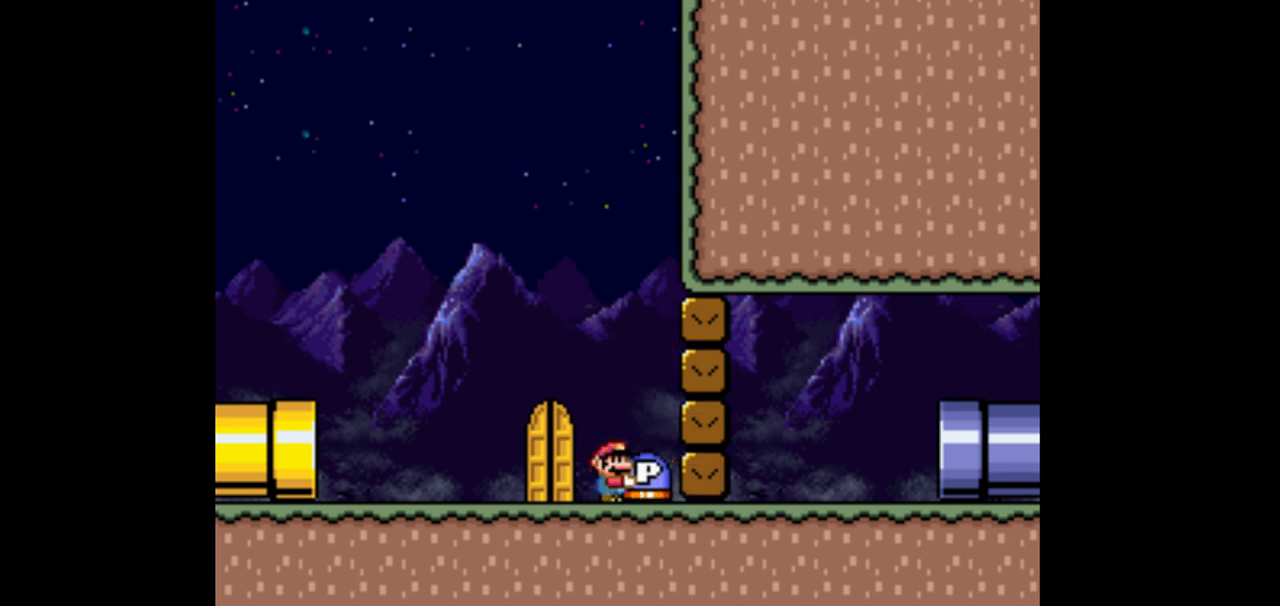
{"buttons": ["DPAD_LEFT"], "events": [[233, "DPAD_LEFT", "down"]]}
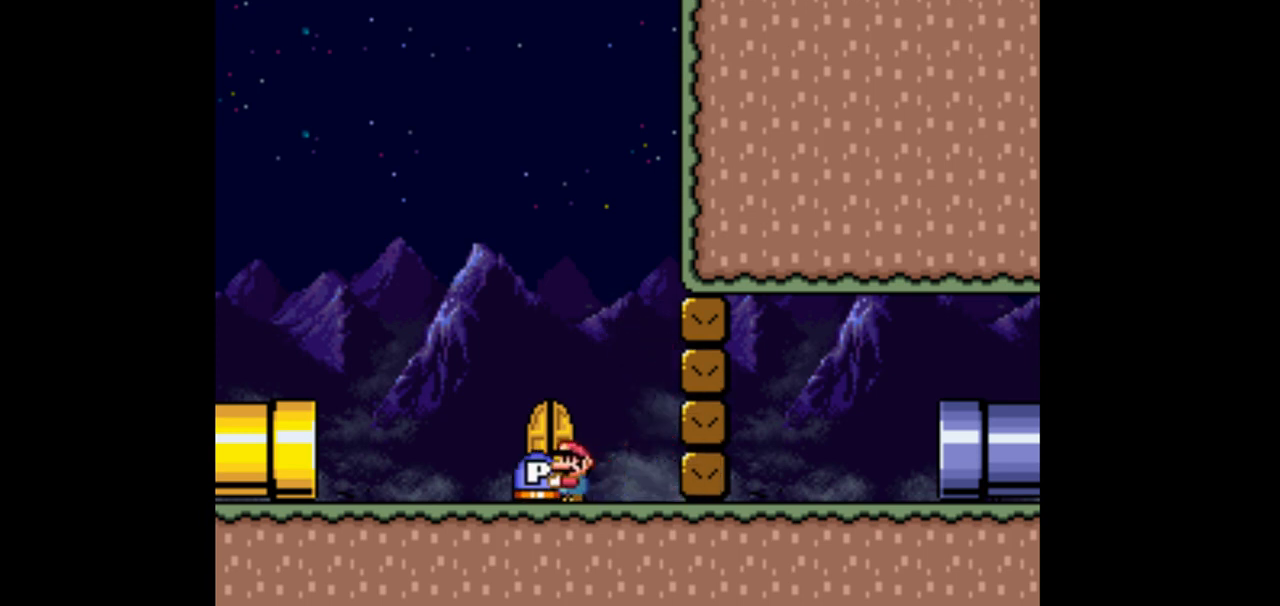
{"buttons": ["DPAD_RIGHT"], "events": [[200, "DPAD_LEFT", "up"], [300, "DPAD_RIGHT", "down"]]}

--------------------

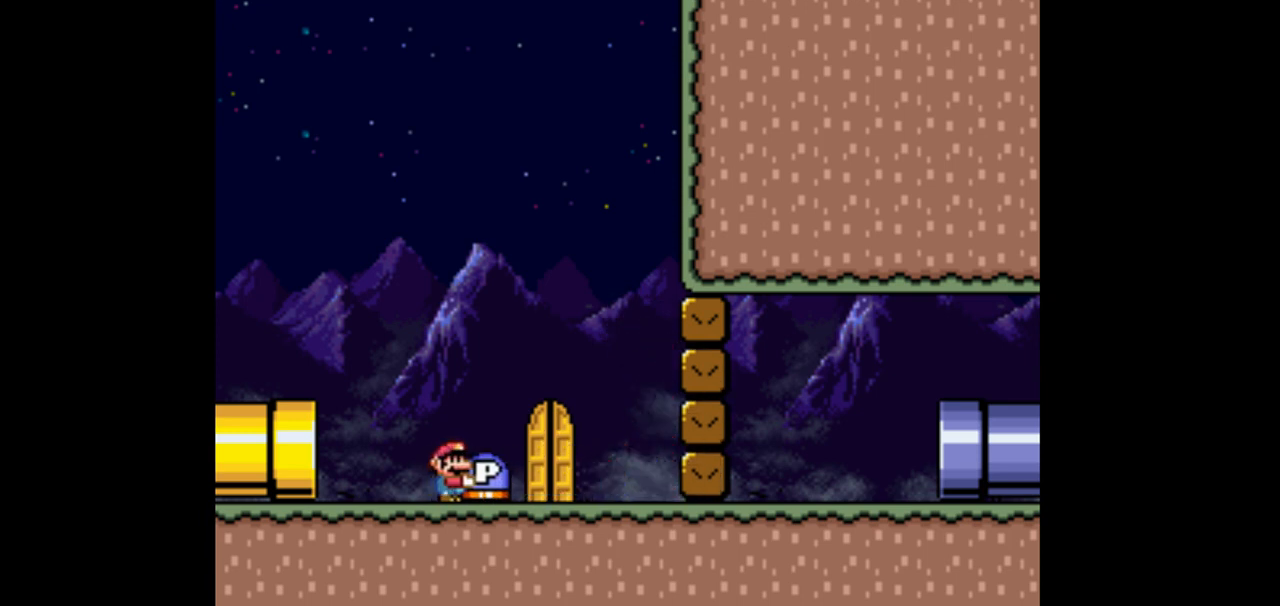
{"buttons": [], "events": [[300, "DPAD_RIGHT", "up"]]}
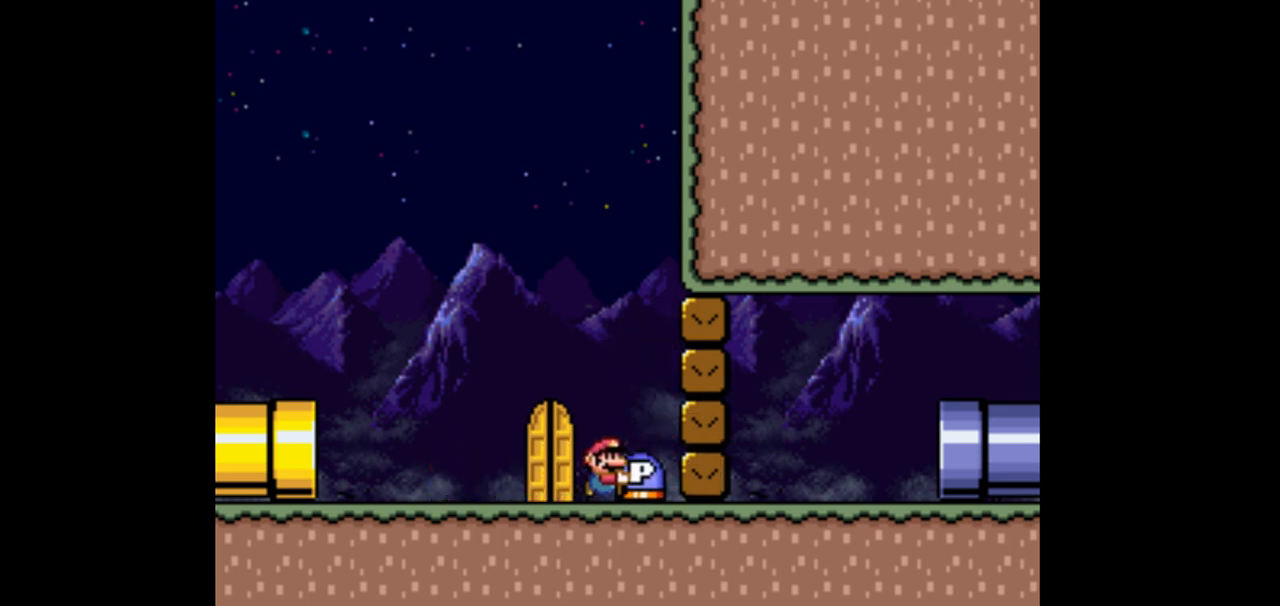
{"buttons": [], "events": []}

--------------------

* REQUIRED WORK *
Select all lines in the listing that include the word "down".

* TASK RESULT *
{"buttons": ["DPAD_LEFT"], "events": [[233, "DPAD_LEFT", "down"]]}
{"buttons": ["DPAD_RIGHT"], "events": [[200, "DPAD_LEFT", "up"], [300, "DPAD_RIGHT", "down"]]}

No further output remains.